**任务说明**
将下方列表中的每一行原样输出，不做任何改动。

已记录数据
:::

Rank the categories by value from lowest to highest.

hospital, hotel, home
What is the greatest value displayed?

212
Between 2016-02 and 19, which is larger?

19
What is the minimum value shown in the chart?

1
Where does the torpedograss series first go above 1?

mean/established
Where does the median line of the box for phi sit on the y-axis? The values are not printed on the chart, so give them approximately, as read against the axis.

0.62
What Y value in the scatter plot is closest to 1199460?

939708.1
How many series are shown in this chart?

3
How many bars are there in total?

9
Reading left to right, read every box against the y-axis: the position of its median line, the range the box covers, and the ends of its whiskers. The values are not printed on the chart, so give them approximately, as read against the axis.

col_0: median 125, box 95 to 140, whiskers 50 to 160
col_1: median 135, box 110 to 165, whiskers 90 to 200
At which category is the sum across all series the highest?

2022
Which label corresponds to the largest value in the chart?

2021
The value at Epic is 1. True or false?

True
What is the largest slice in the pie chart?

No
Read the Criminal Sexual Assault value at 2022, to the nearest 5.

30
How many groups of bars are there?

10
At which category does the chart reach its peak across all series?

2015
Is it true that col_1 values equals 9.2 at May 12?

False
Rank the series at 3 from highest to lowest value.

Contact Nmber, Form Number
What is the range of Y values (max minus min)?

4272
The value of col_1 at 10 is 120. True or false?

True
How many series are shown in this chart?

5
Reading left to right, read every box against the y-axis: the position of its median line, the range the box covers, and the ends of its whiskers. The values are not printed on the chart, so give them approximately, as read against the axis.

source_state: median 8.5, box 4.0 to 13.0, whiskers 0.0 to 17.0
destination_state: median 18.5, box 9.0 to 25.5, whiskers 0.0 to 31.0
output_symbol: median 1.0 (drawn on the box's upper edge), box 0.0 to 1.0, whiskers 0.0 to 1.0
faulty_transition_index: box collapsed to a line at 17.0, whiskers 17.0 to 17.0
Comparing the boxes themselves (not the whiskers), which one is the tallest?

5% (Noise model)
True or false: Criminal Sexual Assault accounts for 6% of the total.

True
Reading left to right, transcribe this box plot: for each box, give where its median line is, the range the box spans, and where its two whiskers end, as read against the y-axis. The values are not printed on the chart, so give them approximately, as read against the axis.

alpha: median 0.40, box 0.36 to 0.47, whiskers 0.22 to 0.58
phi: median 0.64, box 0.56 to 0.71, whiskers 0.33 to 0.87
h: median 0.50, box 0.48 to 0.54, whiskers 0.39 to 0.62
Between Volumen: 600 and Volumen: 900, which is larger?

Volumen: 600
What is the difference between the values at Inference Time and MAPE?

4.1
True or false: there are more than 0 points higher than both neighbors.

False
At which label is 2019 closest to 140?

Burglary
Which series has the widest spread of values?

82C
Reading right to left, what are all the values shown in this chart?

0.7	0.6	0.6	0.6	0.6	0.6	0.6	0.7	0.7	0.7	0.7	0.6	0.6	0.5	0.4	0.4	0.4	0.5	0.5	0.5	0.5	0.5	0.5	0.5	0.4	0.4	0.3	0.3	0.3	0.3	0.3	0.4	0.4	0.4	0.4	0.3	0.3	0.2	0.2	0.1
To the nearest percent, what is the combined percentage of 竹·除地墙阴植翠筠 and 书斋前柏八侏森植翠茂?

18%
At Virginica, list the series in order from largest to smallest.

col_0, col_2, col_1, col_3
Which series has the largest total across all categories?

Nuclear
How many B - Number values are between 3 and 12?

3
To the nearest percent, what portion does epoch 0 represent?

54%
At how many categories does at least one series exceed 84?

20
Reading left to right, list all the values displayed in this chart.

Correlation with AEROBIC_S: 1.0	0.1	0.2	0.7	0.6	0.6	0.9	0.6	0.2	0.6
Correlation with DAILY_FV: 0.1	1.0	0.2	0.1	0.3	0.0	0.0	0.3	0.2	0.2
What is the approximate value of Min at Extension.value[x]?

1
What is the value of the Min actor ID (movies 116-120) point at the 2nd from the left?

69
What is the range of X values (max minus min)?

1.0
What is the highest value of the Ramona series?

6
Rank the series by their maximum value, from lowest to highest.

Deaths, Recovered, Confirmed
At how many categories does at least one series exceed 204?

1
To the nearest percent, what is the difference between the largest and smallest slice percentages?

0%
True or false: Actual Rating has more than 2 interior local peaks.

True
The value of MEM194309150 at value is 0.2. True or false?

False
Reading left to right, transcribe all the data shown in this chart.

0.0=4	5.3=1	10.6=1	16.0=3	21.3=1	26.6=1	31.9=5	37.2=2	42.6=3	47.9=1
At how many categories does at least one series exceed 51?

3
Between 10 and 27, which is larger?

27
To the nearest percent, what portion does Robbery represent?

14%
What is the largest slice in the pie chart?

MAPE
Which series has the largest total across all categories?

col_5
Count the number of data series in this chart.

:::

**作答区**
Rank the categories by value from lowest to highest.

hospital, hotel, home
What is the greatest value displayed?

212
Between 2016-02 and 19, which is larger?

19
What is the minimum value shown in the chart?

1
Where does the torpedograss series first go above 1?

mean/established
Where does the median line of the box for phi sit on the y-axis? The values are not printed on the chart, so give them approximately, as read against the axis.

0.62
What Y value in the scatter plot is closest to 1199460?

939708.1
How many series are shown in this chart?

3
How many bars are there in total?

9
Reading left to right, read every box against the y-axis: the position of its median line, the range the box covers, and the ends of its whiskers. The values are not printed on the chart, so give them approximately, as read against the axis.

col_0: median 125, box 95 to 140, whiskers 50 to 160
col_1: median 135, box 110 to 165, whiskers 90 to 200
At which category is the sum across all series the highest?

2022
Which label corresponds to the largest value in the chart?

2021
The value at Epic is 1. True or false?

True
What is the largest slice in the pie chart?

No
Read the Criminal Sexual Assault value at 2022, to the nearest 5.

30
How many groups of bars are there?

10
At which category does the chart reach its peak across all series?

2015
Is it true that col_1 values equals 9.2 at May 12?

False
Rank the series at 3 from highest to lowest value.

Contact Nmber, Form Number
What is the range of Y values (max minus min)?

4272
The value of col_1 at 10 is 120. True or false?

True
How many series are shown in this chart?

5
Reading left to right, read every box against the y-axis: the position of its median line, the range the box covers, and the ends of its whiskers. The values are not printed on the chart, so give them approximately, as read against the axis.

source_state: median 8.5, box 4.0 to 13.0, whiskers 0.0 to 17.0
destination_state: median 18.5, box 9.0 to 25.5, whiskers 0.0 to 31.0
output_symbol: median 1.0 (drawn on the box's upper edge), box 0.0 to 1.0, whiskers 0.0 to 1.0
faulty_transition_index: box collapsed to a line at 17.0, whiskers 17.0 to 17.0
Comparing the boxes themselves (not the whiskers), which one is the tallest?

5% (Noise model)
True or false: Criminal Sexual Assault accounts for 6% of the total.

True
Reading left to right, transcribe this box plot: for each box, give where its median line is, the range the box spans, and where its two whiskers end, as read against the y-axis. The values are not printed on the chart, so give them approximately, as read against the axis.

alpha: median 0.40, box 0.36 to 0.47, whiskers 0.22 to 0.58
phi: median 0.64, box 0.56 to 0.71, whiskers 0.33 to 0.87
h: median 0.50, box 0.48 to 0.54, whiskers 0.39 to 0.62
Between Volumen: 600 and Volumen: 900, which is larger?

Volumen: 600
What is the difference between the values at Inference Time and MAPE?

4.1
True or false: there are more than 0 points higher than both neighbors.

False
At which label is 2019 closest to 140?

Burglary
Which series has the widest spread of values?

82C
Reading right to left, what are all the values shown in this chart?

0.7	0.6	0.6	0.6	0.6	0.6	0.6	0.7	0.7	0.7	0.7	0.6	0.6	0.5	0.4	0.4	0.4	0.5	0.5	0.5	0.5	0.5	0.5	0.5	0.4	0.4	0.3	0.3	0.3	0.3	0.3	0.4	0.4	0.4	0.4	0.3	0.3	0.2	0.2	0.1
To the nearest percent, what is the combined percentage of 竹·除地墙阴植翠筠 and 书斋前柏八侏森植翠茂?

18%
At Virginica, list the series in order from largest to smallest.

col_0, col_2, col_1, col_3
Which series has the largest total across all categories?

Nuclear
How many B - Number values are between 3 and 12?

3
To the nearest percent, what portion does epoch 0 represent?

54%
At how many categories does at least one series exceed 84?

20
Reading left to right, list all the values displayed in this chart.

Correlation with AEROBIC_S: 1.0	0.1	0.2	0.7	0.6	0.6	0.9	0.6	0.2	0.6
Correlation with DAILY_FV: 0.1	1.0	0.2	0.1	0.3	0.0	0.0	0.3	0.2	0.2
What is the approximate value of Min at Extension.value[x]?

1
What is the value of the Min actor ID (movies 116-120) point at the 2nd from the left?

69
What is the range of X values (max minus min)?

1.0
What is the highest value of the Ramona series?

6
Rank the series by their maximum value, from lowest to highest.

Deaths, Recovered, Confirmed
At how many categories does at least one series exceed 204?

1
To the nearest percent, what is the difference between the largest and smallest slice percentages?

0%
True or false: Actual Rating has more than 2 interior local peaks.

True
The value of MEM194309150 at value is 0.2. True or false?

False
Reading left to right, transcribe all the data shown in this chart.

0.0=4	5.3=1	10.6=1	16.0=3	21.3=1	26.6=1	31.9=5	37.2=2	42.6=3	47.9=1
At how many categories does at least one series exceed 51?

3
Between 10 and 27, which is larger?

27
To the nearest percent, what portion does Robbery represent?

14%
What is the largest slice in the pie chart?

MAPE
Which series has the largest total across all categories?

col_5
Count the number of data series in this chart.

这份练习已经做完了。